2 cups all purpose flour
1/2 cup English walnuts
2/3 cup plus 1/4 cup sugar
1 1/2 cups orange juice
3 t. baking powder
1/2 cup honey
1 t. salt
2 T. margarine or butter, melted
8 T. margarine or butter cut into cubes
1 1/3 cups sour cream
1 cup milk
4 T. powdered sugar
2 medium tart apples, such as Granny Smith, peeled cored and cut into cubes
1 t. cinnamon

Lightly grease the inside of the slow cooker. In a mixing bowl, mix the flour, the 2/3 cups sugar, the baking powder, and salt. Cut the margarine with a pastry blender or with 2 knives until the mixture resembles coarse meal. Stir in the milk to form a stiff dough. Spread the dough into the bottom of the slow cooker. Sprinkle the apples and walnuts over the layer of dough. Do not stir.
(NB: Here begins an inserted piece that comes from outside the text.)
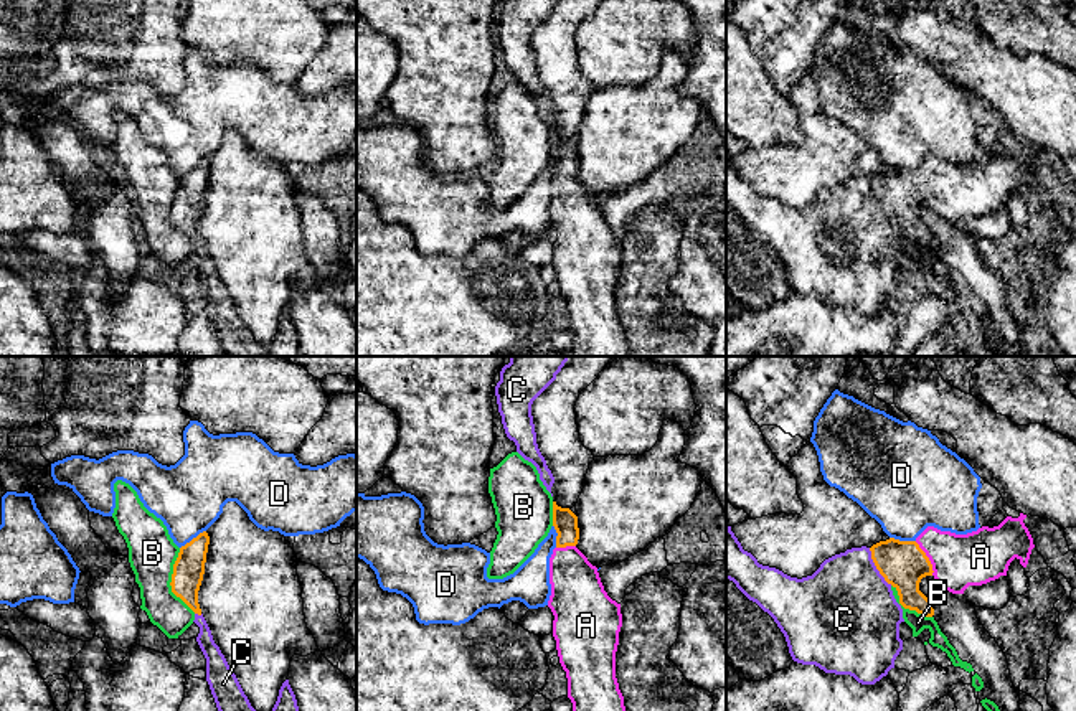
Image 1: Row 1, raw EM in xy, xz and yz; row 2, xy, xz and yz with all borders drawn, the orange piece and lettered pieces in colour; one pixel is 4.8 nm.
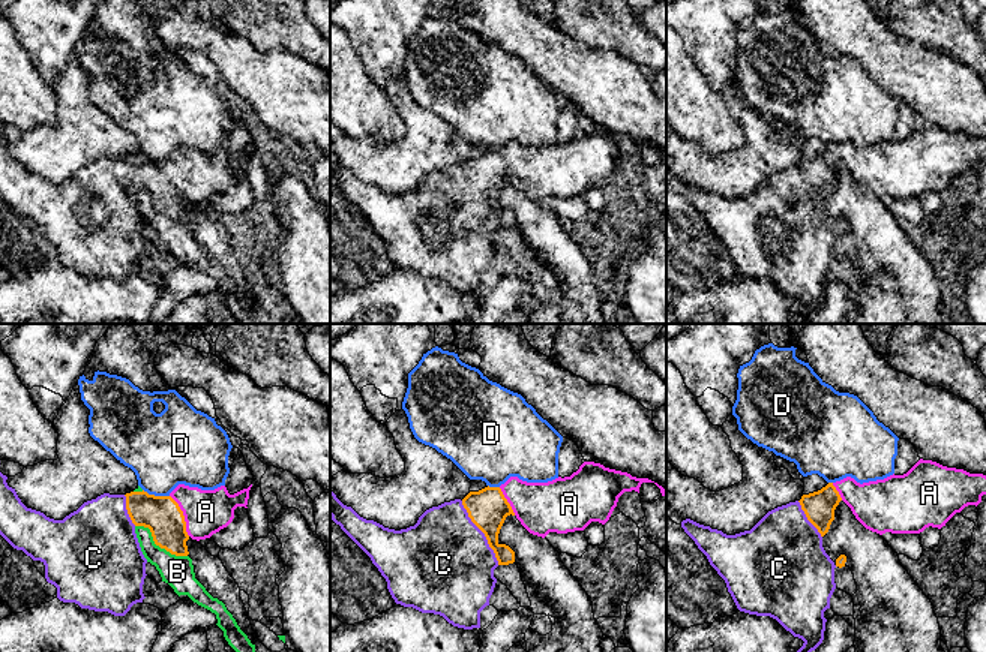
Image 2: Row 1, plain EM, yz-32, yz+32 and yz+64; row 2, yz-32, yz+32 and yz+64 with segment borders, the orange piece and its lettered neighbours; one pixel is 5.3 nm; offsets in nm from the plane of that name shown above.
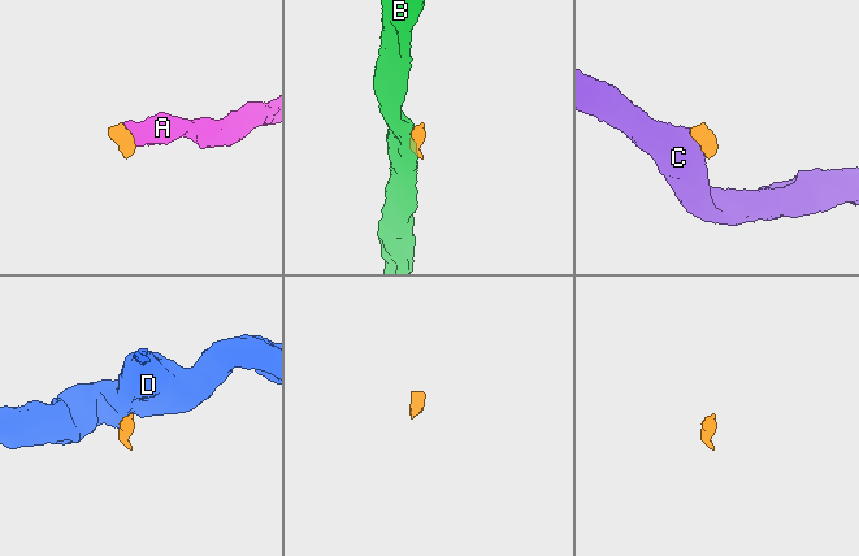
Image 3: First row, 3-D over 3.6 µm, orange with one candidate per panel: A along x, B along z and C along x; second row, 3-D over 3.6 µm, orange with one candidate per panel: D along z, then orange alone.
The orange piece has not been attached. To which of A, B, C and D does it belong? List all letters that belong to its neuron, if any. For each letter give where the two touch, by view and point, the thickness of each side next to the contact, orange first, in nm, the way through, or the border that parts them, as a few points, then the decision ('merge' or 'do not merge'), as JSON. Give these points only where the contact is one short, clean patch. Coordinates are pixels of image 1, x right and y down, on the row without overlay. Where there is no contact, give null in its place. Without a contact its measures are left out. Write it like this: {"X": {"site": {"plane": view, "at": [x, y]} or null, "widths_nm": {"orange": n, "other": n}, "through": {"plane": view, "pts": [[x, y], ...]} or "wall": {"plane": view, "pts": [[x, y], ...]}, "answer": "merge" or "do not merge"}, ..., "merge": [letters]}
{"A": {"site": {"plane": "yz", "at": [928, 188]}, "widths_nm": {"orange": 220, "other": 260}, "through": {"plane": "yz", "pts": [[903, 195], [928, 188], [976, 188]]}, "answer": "merge"}, "B": {"site": {"plane": "xy", "at": [172, 211]}, "widths_nm": {"orange": 150, "other": 240}, "answer": "do not merge"}, "C": {"site": {"plane": "yz", "at": [877, 198]}, "widths_nm": {"orange": 220, "other": 460}, "through": {"plane": "yz", "pts": [[903, 195], [877, 198], [847, 240]]}, "answer": "merge"}, "D": {"site": {"plane": "xy", "at": [193, 169]}, "widths_nm": {"orange": 150, "other": 340}, "wall": {"plane": "xy", "pts": [[205, 160], [180, 178]]}, "answer": "do not merge"}, "merge": ["A", "C"]}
In another mixing bowl, combine the orange juice, honey, 1/4 cup sugar, the melted margarine, and cinnamon. Pour over the apple mixture. Do not stir.

Cover and cook on HIGH for 2-3 hours or until the apples are tender. DO NOT COOK ON LOW. In a small bowl, whip the sour cream and powdered sugar. Serve warm with dollops of the sour cream mixture.